Le poisson n’est plus principalement un animal sauvage ; il devient une ressource extractive globale administrée par des flottes industrielles, des marchés financiers, des chaînes logistiques planétaires.
La pêche industrielle fonctionne selon une logique minière appliquée au vivant.

Les océans sont quadrillés par des navires-usines capables de localiser, capturer, et transformer des quantités gigantesques d’animaux en quelques heures.

Sonars, satellites, filets géants, chalutage profond : la technique moderne réduit les mers à un espace de prélèvement permanent.


Le chalutage constitue l’une des formes les plus destructrices de cette logique. Des filets immenses raclent les fonds marins, détruisant habitats, coraux et écosystèmes entiers afin de maximiser les captures commercialisables.

La mer est traitée comme un sol industriel invisible dont l’usure reste éloignée du regard quotidien.

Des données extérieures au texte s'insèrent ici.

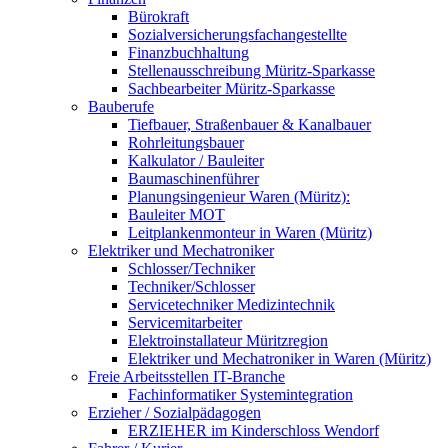
Bürokraft
Sozialversicherungsfachangestellte
Finanzbuchhaltung
Stellenausschreibung Müritz-Sparkasse
Sachbearbeiter Müritz-Sparkasse
Bauberufe
Tiefbauer, Straßenbauer & Kanalbauer
Rohrleitungsbauer
Kalkulator / Bauleiter
Baumaschinenführer
Planungsingenieur Waren (Müritz):
Bauleiter MOT
Leitplankenmonteur in Waren (Müritz)
Elektriker und Mechatroniker
Schlosser/Techniker
Techniker/Schlosser
Servicetechniker Medizintechnik
Servicemitarbeiter
Elektroinstallateur Müritzregion
Elektriker und Mechatroniker in Waren (Müritz)
Freie Arbeitsstellen IT-Branche
Fachinformatiker Systemintegration
Erzieher / Sozialpädagogen
ERZIEHER im Kinderschloss Wendorf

À cette extraction s’ajoute le gaspillage structurel du système. Une partie considérable des prises est rejetée morte à la mer :
espèces non rentables, animaux trop petits, captures accidentelles, mammifères marins, oiseaux, etc.


La rationalité marchande ne conserve que ce qui peut être immédiatement valorisé.

L’aquaculture industrielle, souvent présentée comme une solution à la surpêche, reproduit les mêmes logiques sous une autre forme.

Les poissons y vivent dans des densités extrêmes, enfermés dans des cages marines où l’eau, l’alimentation et les traitements chimiques sont contrôlés en permanence.

Le saumon d’élevage devient ainsi l’équivalent marin du poulet industriel : croissance accélérée, alimentation standardisée, sélection génétique et dépendance aux traitements sanitaires.


Le paradoxe est profond : beaucoup de poissons d’élevage continuent d’être nourris avec des farines issues de poissons « sauvages » : sauvagement pollués. Une partie de la pêche mondiale sert donc à alimenter l’industrie aquacole elle-même.

Le système transforme les océans en chaîne alimentaire industrielle circulaire.
Cette industrialisation produit également une uniformisation biologique. Quelques espèces dominent massivement les marchés mondiaux : saumon, thon, cabillaud, crevette…


Des milliers d’autres espèces disparaissent des habitudes alimentaires ou deviennent économiquement marginales.

Comme pour le poulet ou le bœuf, la diversité réelle du vivant est réduite à quelques formats facilement exploitables, transportables et commercialisables.


Le poisson industriel repose aussi sur une infrastructure énergétique gigantesque :
carburants des flottes, congélation permanente, transport intercontinental, chaînes frigorifiques continues.


Le produit maritime mondialisé n’a plus aucun rapport avec la pêche au sens traditionnel. Un poisson peut être capturé dans une zone océanique, transformé sur un autre continent, emballé ailleurs puis consommé à des milliers de kilomètres du lieu de capture.


Les conséquences écologiques deviennent systémiques :
effondrement de certains stocks halieutiques, destruction des fonds marins, pollution plastique et chimique, déséquilibres trophiques, artificialisation des littoraux, etc.


Mais le spectacle marchand maintient l’image inverse.

Les emballages nous montrent des mers bleues, des ports artisanaux et des petits pêcheurs, alors qu’une part écrasante de la production dépend de groupes industriels mondialisés et de techniques d’extraction intensives.


Le poisson industriel représente une nouvelle étape dans l’histoire de l’exploitation moderne du vivant : l’intégration des océans dans la logique générale d’accumulation, de standardisation et de circulation mondiale des marchandises empoisonnées.